TASK 1:
Can you write out the stretch of the records below, from the line containing "The Golden Sun" through the line containing "ATTENDANCE, Top attendance tips for parents", as a numbered list with blank lines left out?

EXTRACT:

☆ ☆ ☆ ☆ ☆

Structure and Introduction
The Board agreed that Chapters 1 and 2 of the revised Framework would replace existing paragraphs 12-22 and 24 to 46.
Paragraph 23, which addresses going concern, will remain, pending being incorporated in the measurement chapter.
The Introduction to the Framework, paragraphs 1-8 and 10-11 would be retained. Paragraph 9 (which addresses users) is now addressed in Chapter 1 (Objectives) and would be deleted.
Terminology
Throughout the Framework, the term 'standard setters' and 'boards' should be replaced by the term 'board' [meaning the IASB].
Objective general issues
The staff was requested to provide more precision in the 'Objective of general purpose reporting' section to clarify that the cash flows being addressed in this situation are those from an investor's investment in the entity, not the cash flows of the entity itself.
The Board agreed that no amendment of the Framework was necessary to address a potential inconsistency with the IFRS for SMEs. The latter document should be amended if necessary.
The Board agreed to clarify in the section on 'Usefulness of financial reporting in assessing cash flow prospects' that the cash flows in question are the providers of capital's cash flows, not those of the entity.
Objective Stewardship
The Board supported the staff's drafting for two paragraphs addressing management's stewardship responsibilities (although the term 'stewardship' is not used) and had no appetite for further elaboration. Board members noted that the words were very carefully crafted and should be left as they were.
Objective 'Financial reporting' or 'financial statements'?
The Board agreed that the scope of the Framework 'financial reporting' is appropriate and that the narrower 'financial statements' is not appropriate, as it would be used as an excuse to resist any activity the Board might wish to undertake on matters outside the financial statements, such as management commentary.
Objective Financial stability
The Board agreed that 'financial stability' should not be an objective of financial reporting. There was no clear consensus as to what 'financial stability' meant, other than perhaps as code for avoiding volatility in profit or loss.
However, the Board was sensitive to the work and report of the Financial Crisis Advisory Group and supported a suggestion that the themes in the FCAG Report should be incorporated in the Basis for Conclusions, since they supported the Board's conclusions in the Framework. Reference to the FCAG might be made via a footnote in the Basis.
Characteristics Neutrality
The Board agreed that 'neutrality', in terms of the neutrality of the Board, should not be addressed in the Framework, but is a valid topic for discussion when the Board revises its Due Process Handbook. The discussion of neutrality of financial reporting in the Framework was appropriate.
Characteristics Freedom from error
The discussion of faithful representation in the Framework would include an expanded discussion of the use of estimates. In particular, the Board discussed whether a particular sentence, 'Those representations would be considered to be free from error if they are based on appropriate inputs and estimation techniques that reflect the best available information' was too absolute and whether it should be modified or deleted. The Board concluded that the sentence was acceptable as drafted, but that the Basis for Conclusions should explain the Board's reasoning about what 'free from error' and 'appropriate inputs' meant in this context.

☆ ☆ ☆ ☆ ☆

EXCERPTED DATA:
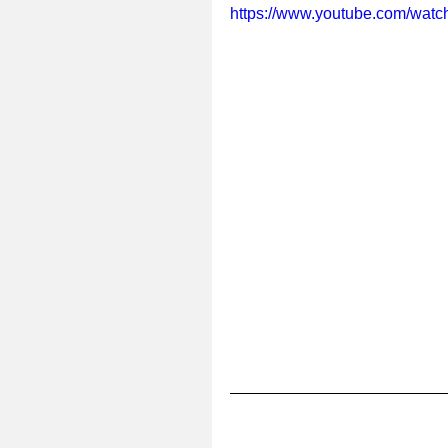
https://www.youtube.com/wa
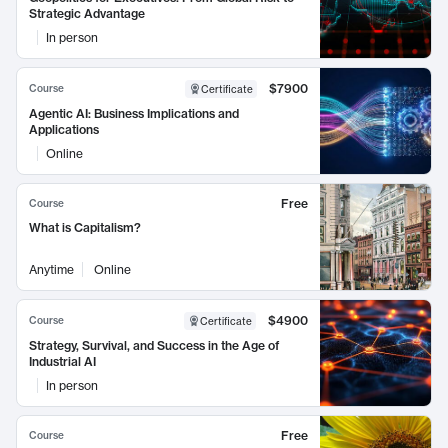
Strategic Advantage
In person
$7900
Course
Certificate
Agentic AI: Business Implications and
Applications
Online
Free
Course
What is Capitalism?
Anytime
Online
$4900
Course
Certificate
Strategy, Survival, and Success in the Age of
Industrial AI
In person
Free
Course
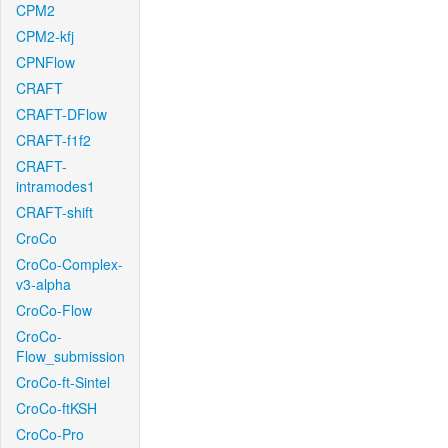
CPM2
CPM2-kfj
CPNFlow
CRAFT
CRAFT-DFlow
CRAFT-f1f2
CRAFT-
intramodes1
CRAFT-shift
CroCo
CroCo-Complex-
v3-alpha
CroCo-Flow
CroCo-
Flow_submission
CroCo-ft-Sintel
CroCo-ftKSH
CroCo-Pro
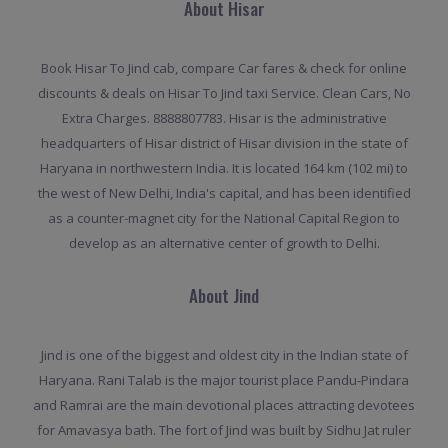
About Hisar
Book Hisar To Jind cab, compare Car fares & check for online
discounts & deals on Hisar To Jind taxi Service. Clean Cars, No
Extra Charges. 8888807783. Hisar is the administrative
headquarters of Hisar district of Hisar division in the state of
Haryana in northwestern India. It is located 164 km (102 mi) to
the west of New Delhi, India's capital, and has been identified
as a counter-magnet city for the National Capital Region to
develop as an alternative center of growth to Delhi.
About Jind
Jind is one of the biggest and oldest city in the Indian state of
Haryana. Rani Talab is the major tourist place Pandu-Pindara
and Ramrai are the main devotional places attracting devotees
for Amavasya bath. The fort of Jind was built by Sidhu Jat ruler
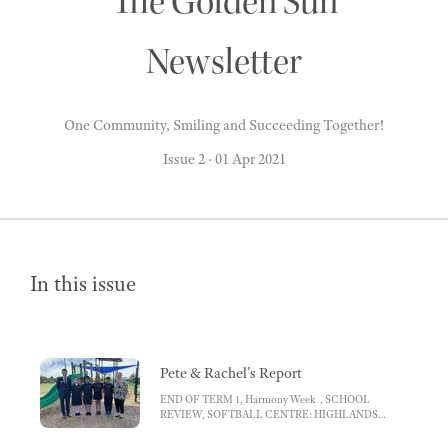
The Golden Sun
Newsletter
One Community, Smiling and Succeeding Together!
Issue 2
·
01 Apr 2021
In this issue
Pete & Rachel's Report
END OF TERM 1, Harmony Week , SCHOOL
REVIEW, SOFTBALL CENTRE: HIGHLANDS
MASTERPLAN , MENTOR GROUPS,
ATTENDANCE, Top attendance tips for parents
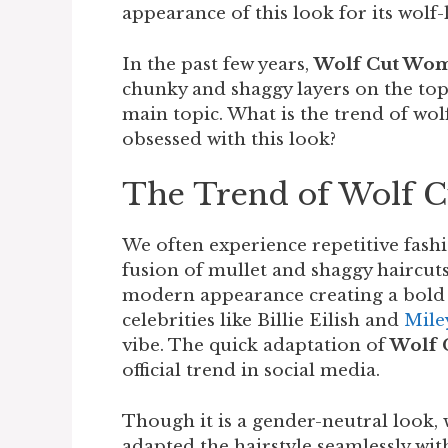
appearance of this look for its wolf
In the past few years,
Wolf Cut Wo
chunky and shaggy layers on the top 
main topic. What is the trend of wo
obsessed with this look?
The Trend of Wolf 
We often experience repetitive fashi
fusion of mullet and shaggy haircuts
modern appearance creating a bold 
celebrities like Billie Eilish and
Mile
vibe. The quick adaptation of
Wolf
official trend in social media.
Though it is a gender-neutral look,
adapted the hairstyle seamlessly with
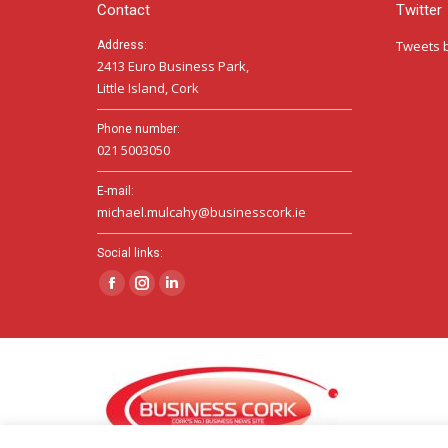
Contact
Twitter
Tweets 
Address:
2413 Euro Business Park,
Little Island, Cork
Phone number:
021 5003050
E-mail:
michael.mulcahy@businesscork.ie
Social links:
Facebook
Instagram
Linkedin
page
page
page
opens
opens
opens
in
in
in
new
new
new
window
window
window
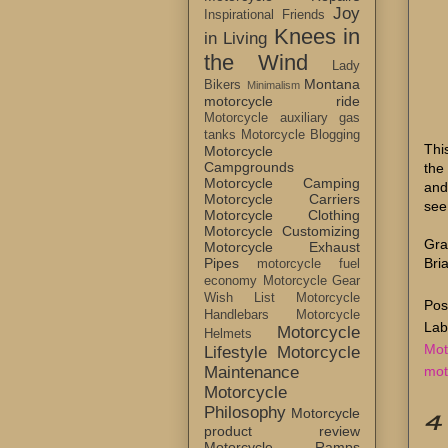
Joy
Inspirational Friends
Knees in
in Living
the Wind
Lady
Montana
Bikers
Minimalism
motorcycle ride
Motorcycle auxiliary gas
tanks
Motorcycle Blogging
Thi
Motorcycle
Campgrounds
the
Motorcycle Camping
and
Motorcycle Carriers
see
Motorcycle Clothing
Motorcycle Customizing
Gra
Motorcycle Exhaust
Bri
Pipes
motorcycle fuel
economy
Motorcycle Gear
Wish List
Motorcycle
Pos
Handlebars
Motorcycle
Lab
Motorcycle
Helmets
Mot
Lifestyle
Motorcycle
mot
Maintenance
Motorcycle
Philosophy
Motorcycle
4
product review
Motorcycle Ramps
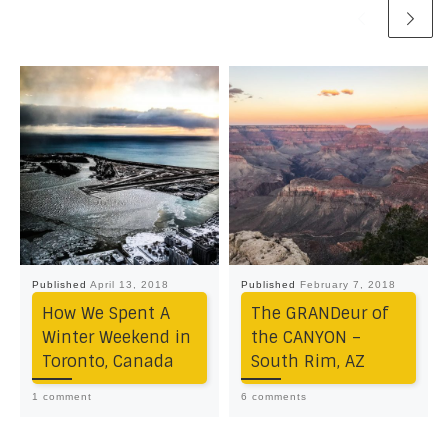
Published
April 13, 2018
Published
February 7, 2018
How We Spent A
The GRANDeur of
Winter Weekend in
the CANYON –
Toronto, Canada
South Rim, AZ
1 comment
6 comments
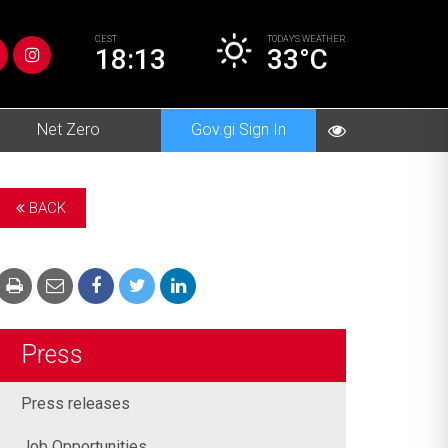
CEST
TODAY’S
WEATHER
18:13
33°C
Net Zero
Gov.gi Sign In
BACK
Press
Press releases
Job Opportunities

☆ ☆ ☆ ☆ ☆

TASK 2:
In the notes on the Framework, could you rewrite the stretch from "Characteristics Freedom from" through "in this context." with "judgments" substituted for "estimates"?

WRITTEN REPLY 1:
1. The Golden Sun
2. Newsletter
3. One Community, Smiling and Succeeding Together!
4. Issue 2
5. ·
6. 01 Apr 2021
7. In this issue
8. Pete & Rachel's Report
9. END OF TERM 1, Harmony Week , SCHOOL
10. REVIEW, SOFTBALL CENTRE: HIGHLANDS
11. MASTERPLAN , MENTOR GROUPS,
12. ATTENDANCE, Top attendance tips for parents

WRITTEN REPLY 2:
Characteristics Freedom from error
The discussion of faithful representation in the Framework would include an expanded discussion of the use of judgments. In particular, the Board discussed whether a particular sentence, 'Those representations would be considered to be free from error if they are based on appropriate inputs and estimation techniques that reflect the best available information' was too absolute and whether it should be modified or deleted. The Board concluded that the sentence was acceptable as drafted, but that the Basis for Conclusions should explain the Board's reasoning about what 'free from error' and 'appropriate inputs' meant in this context.